We have a $100\times100$ board divided into $10^4$ unit squares. These squares are coloured with four colours so that every row and every column has $25$ squares of each colour. Prove that there are $2$ rows and $2$ columns such that their $4$ intersections are painted with different colors.
My attempt:
I first counted number of pairs $\mathcal P$ $(r_1,r_2)$ such that $r_1,r_2$ belongs to same row, but different in colour. This can be done in $$\binom 42\times25\times 25$$ ways. So, in $100$ rows, this number is $$100\times\binom 42\times25\times 25$$ Now, we can find a pair of columns in $$\binom{100}2$$ ways.
So, by Pigeonhole Principle, we can find at least a pair of columns containing $$\left\lceil\frac{100\times\binom 42\times25\times 25}{\binom{100}2}\right\rceil\\=\left\lceil\frac{100\times75\times 50}{50\times99}\right\rceil\\=76$$ of those pairs $\mathcal P$.
But unable to proceed anymore. And this approach too seems misleading, because in every pair of columns, we can always find $\binom42\times25\times25$ pairs from $\mathcal P$. So, this approach makes no sense, I think.
What should be correct approach? And also, "if we pour $nk+1$ objects into $n$ urns, then there is an urn with $k+1$ objects", can this concept be plugged in this question?

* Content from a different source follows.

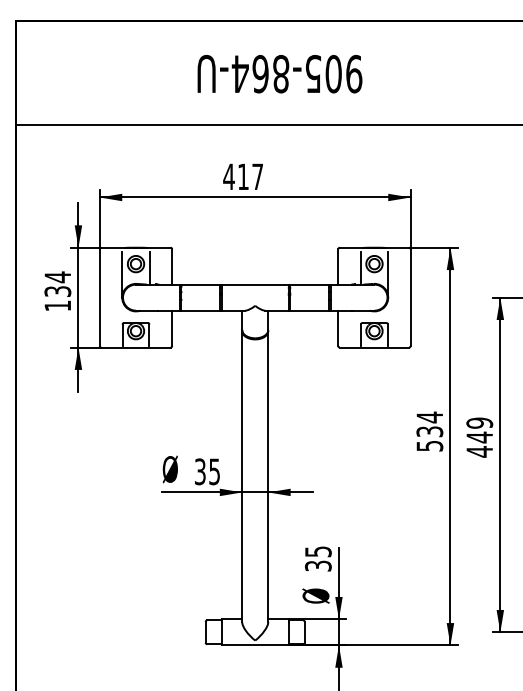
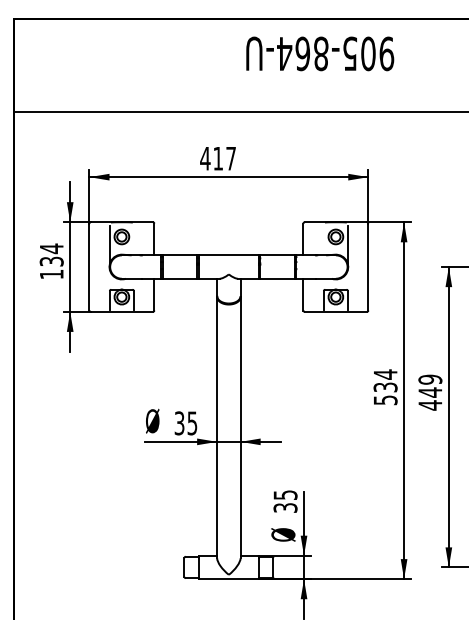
text: (279, 74) -> (319, 54), moved
line: (149, 267) -> (133, 239), removed
line: (360, 267) -> (323, 239), removed

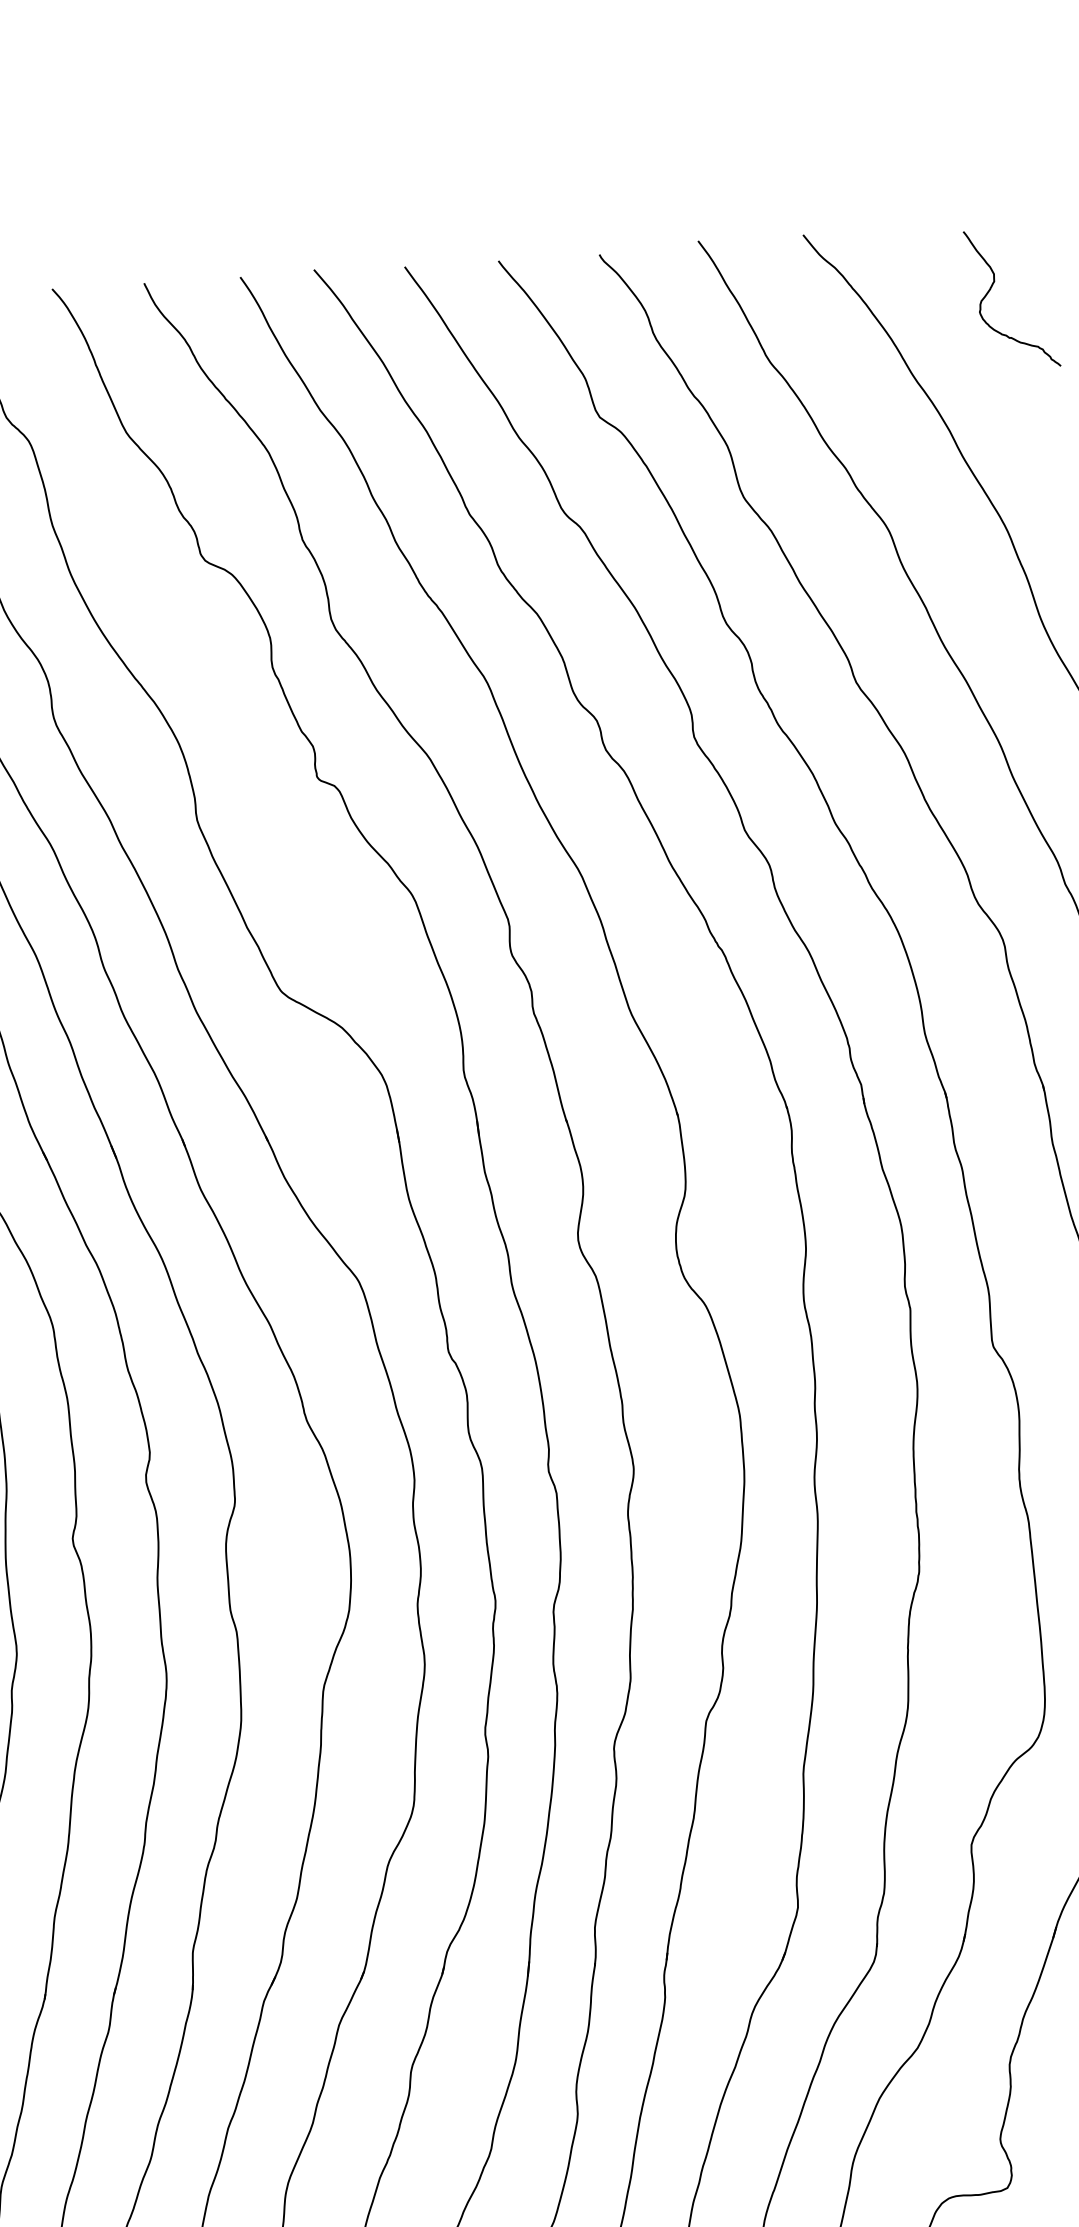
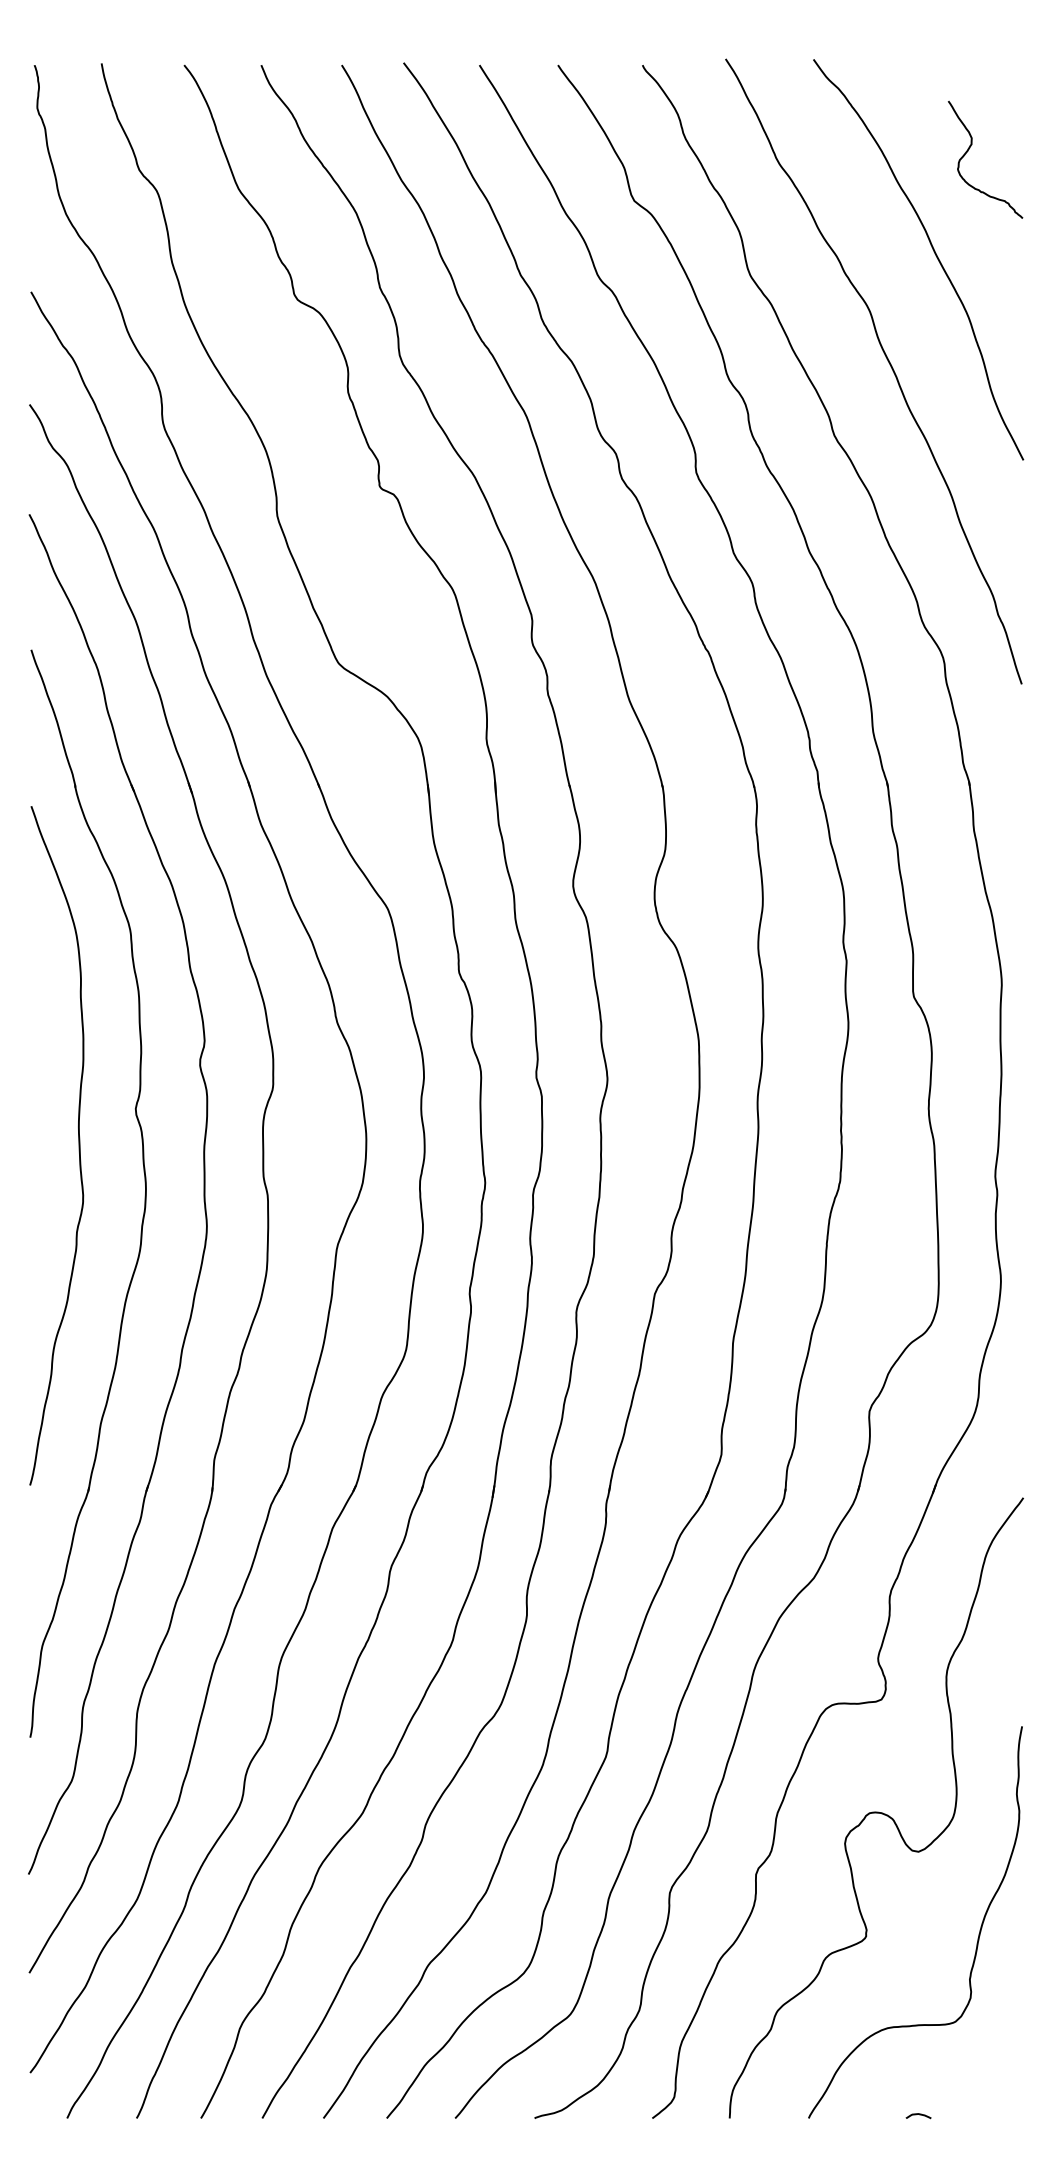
curve: (993, 286) -> (970, 148), moved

Let the colors used be $A$, $B$, $C$, $D$. We call an unordered pair of squares neoliberal if the two squares lie in the same row and are of different colors. Every row gives rise to $6 \cdot 25^2$ neoliberal pairs (given by $\binom{4}{2}$ possible pairs of colors and $25$ squares of each color). Thus, summing over all the rows, there is a total of $100 \cdot 6 \cdot 25^2$ neoliberal pairs. On the other hand, each such pair is simply the intersection of one row with a pair of distinct columns. Because there are$$\binom{100}{2} = 100 \cdot 99/2$$pairs of columns, some pair of columns contains at least$${{100 \cdot 6 \cdot 25^2}\over{100 \cdot 99/2}} = {{2 \cdot 6 \cdot 25^2}\over{99}} > {{12 \cdot 25^2}\over{4 \cdot 25}} = 75$$neoliberal pairs. Thus, some two fixed columns form neoliberal pairs in at least $76$ rows. We henceforth ignore all other rows and columns; we may as well assume that we have only a $76 \times 2$ board colored in four colors, in which each row contains two different colors and no color occurs more than $25$ times in each column.
For each row, consider the pair of colors it contains. If the pairs $\{A, B\}$ and $\{C, D\}$ each occur in some row, we are done; likewise for $\{A, C\}$, $\{B, D\}$ and $\{A, D\}$, $\{B, C\}$. Thus, suppose that at most one pair of colors from each of these three sets occurs; we now seek a possible relabelling of colors: either $\{A, B\}$, $\{A, C\}$, $\{A, D\}$ are the only pairs that can occur, or $\{A, B\}$, $\{A, C\}$, $\{B, C\}$ are. In the first case, each of the $76$ rows contains a square of color $A$, implying that one column has more than $25$ squares of color $A$, a contradiction. In the second case, each column can contain only the letters $A$, $B$, $C$. There can only be $25$ squares of each color $A$, $B$, $C$ in each column, for a total of at most $150$ squares, but there are $152$ squares in total, a contradiction. This completes the proof.